Objective: This study aimed to investigate the role of m6A-related long non-coding RNAs (lncRNAs) in the prognosis and tumour microenvironment of head and neck squamous cell carcinoma (HNSCC).

Methods: 497 samples from The Cancer Genome Atlas were analysed to identify m6A-related lncRNAs via correlation models. Tripartite regression models, Kaplan-Meier analysis and nomograms were then utilised to assess the prognostic significance of these lncRNAs. Tumour mutation burden and immune cell infiltration analyses were also performed. Moreover, m6A-related lncRNAs expression and relation with IGF2BP2 were confirmed by RT-qPCR.

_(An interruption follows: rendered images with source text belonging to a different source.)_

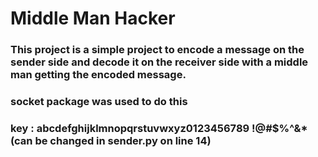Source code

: # Middle Man Hacker

### This project is a simple project to encode a message on the sender side and decode it on the receiver side with a middle man getting the encoded message.
### socket package was used to do this

### key : abcdefghijklmnopqrstuvwxyz0123456789 !@#$%^&* (can be changed in sender.py on line 14)
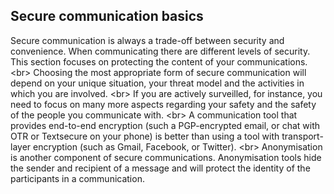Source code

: 
## Secure communication basics

Secure communication is always a trade-off between security and convenience. When communicating there are different levels of security. This section focuses on protecting the content of your communications.
&lt;br&gt;
Choosing the most appropriate form of secure communication will depend on your unique situation, your threat model and the activities in which you are involved.
&lt;br&gt;
If you are actively surveilled, for instance, you need to focus on many more aspects regarding your safety and the safety of the people you communicate with.
&lt;br&gt;
A communication tool that provides end-to-end encryption (such a PGP-encrypted email, or chat with OTR or Textsecure on your phone) is better than using a tool with transport-layer encryption (such as Gmail, Facebook, or Twitter).
&lt;br&gt;
Anonymisation is another component of secure communications. Anonymisation tools hide the sender and recipient of a message and will protect the identity of the participants in a communication.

Results: The risk model revealed that high-risk scores predicted poorer survival outcomes. The area under ROC curves for predicting 1-, 3-, 5-year survival in the training set were 0.70, 0.68, and 0.64, respectively. Seven key m6A-related lncRNAs showed associations with immune checkpoint molecules, especially CTLA4 and PD-1. Finally, we found that knockdown of TUG1 repressed the expression of IGF2BP2.

Conclusions: Our results suggest that the m6A-related lncRNA risk model has potential clinical utility in predicting prognosis and immunotherapeutic responses in patients with HNSCC. Identification of candidate compounds for immunotherapy further emphasises the model's relevance in guiding treatment decisions for HNSCC.